Purdue Pharma has also said that the plan could provide more than $10 billion for opioid-abatement programs nationwide. 

Before the Supreme Court session began Monday, dozens of family members and activists gathered outside the court to protest the settlement, carrying photos of loved ones lost to the opioid epidemic. Other family members lined up at the court at 5 a.m., hoping for a chance to get a seat inside the courtroom. 

Ed Bisch of Westampton, N.J., whose son died of an overdose in 2001, traveled to D.C. for the hearing Monday and wants to see the Supreme Court strike down the liability releases. If the court allows such legal protections, “it will allow the worst of the worst to use it as a shield to hide behind,” said Bisch, who founded an advocacy group called Relatives Against Purdue Pharma. He voted against the settlement, he said, and many others didn’t vote at all “because everybody knew the victims were going to get screwed.” 

Purdue Pharma has said that the voting results were “an unprecedented expression of support for a restructuring of this size and complexity.” 

Sue Crathern, whose son died of a fentanyl overdose in 2019, said she feels she’s been strung along for years by the legal process.
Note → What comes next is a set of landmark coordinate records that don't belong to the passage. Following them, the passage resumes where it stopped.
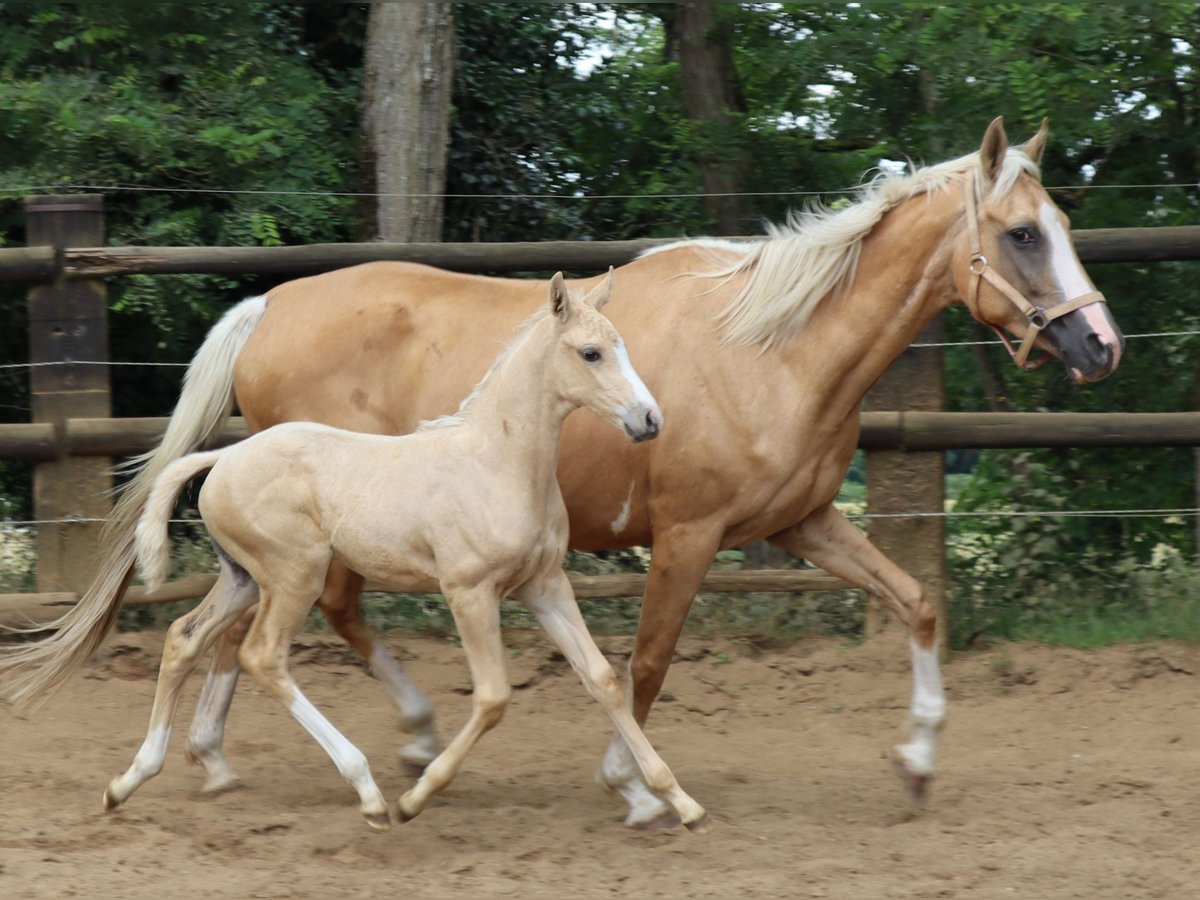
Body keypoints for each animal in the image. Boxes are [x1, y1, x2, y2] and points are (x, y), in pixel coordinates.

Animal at [103, 271, 705, 835]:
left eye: (621, 345)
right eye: (591, 352)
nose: (649, 419)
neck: (497, 462)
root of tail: (224, 458)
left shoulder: (544, 585)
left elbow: (602, 678)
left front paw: (678, 802)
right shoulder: (469, 591)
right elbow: (493, 697)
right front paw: (416, 798)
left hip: (244, 577)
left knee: (183, 637)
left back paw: (128, 781)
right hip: (295, 575)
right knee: (262, 655)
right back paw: (368, 791)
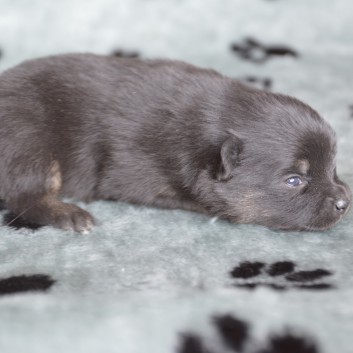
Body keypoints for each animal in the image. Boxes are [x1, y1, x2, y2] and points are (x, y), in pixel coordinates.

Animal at [0, 53, 350, 232]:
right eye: (294, 180)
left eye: (333, 166)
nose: (344, 203)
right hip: (28, 142)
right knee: (25, 196)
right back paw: (68, 214)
She tried to jump through every hoop to provide documentation for her claim, reliving painful memories along the way, she said, only to be told this spring that she hadn’t provided the necessary documentation that Purdue-manufactured opioids caused the harm to her son. “At that point I put everything down and cried and walked away,” said Crathern, a chemist who lives outside Philadelphia. 

Many claimants had no idea when they first got involved in the process about all the documentation that would be required, Munger said. “We lived in the real world,” she said, where kids were buying opioids “off the streets” — making documentation difficult. 
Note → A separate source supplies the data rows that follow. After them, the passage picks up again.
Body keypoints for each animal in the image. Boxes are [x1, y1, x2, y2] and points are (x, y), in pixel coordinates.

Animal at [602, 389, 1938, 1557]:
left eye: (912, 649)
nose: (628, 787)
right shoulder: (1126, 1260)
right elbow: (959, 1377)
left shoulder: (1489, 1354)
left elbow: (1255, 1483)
Edward Neiger of ASK LLP, a law firm representing a large group of Purdue Pharma claimants, said that “producing evidence of the use of a Purdue product is the minimal degree necessary to prove that a victim was harmed by Purdue,” as opposed to other opioid manufacturers. “We have tried to make it as easy as possible” for victims to file claims, he said, adding that those who struggle to access old medical records can provide affidavits from close friends or family members attesting that the victim was prescribed OxyContin or another Purdue opioid.  

Monday’s hearing didn’t have any “slam dunks for either side,” said William Organek, assistant law professor at Baruch College’s Zicklin School of Business and managing editor of the Harvard Law School Bankruptcy Roundtable. Yet the oral argument seemed to leave the door open to a decision that goes beyond the traditional liberal-conservative divide, he said, as some more conservative justices questioned the idea of taking away people’s right to sue without their consent, and some more liberal justices expressed discomfort with the Sacklers getting to decide how much to contribute to the settlement in exchange for the civil liability releases. 

The justices put considerable emphasis not only on what the bankruptcy code allows, said Pamela Foohey, bankruptcy law professor at Cardozo School of Law, but also on “what is at stake here for people who are pulled unwittingly, unknowingly into the bankruptcy process.”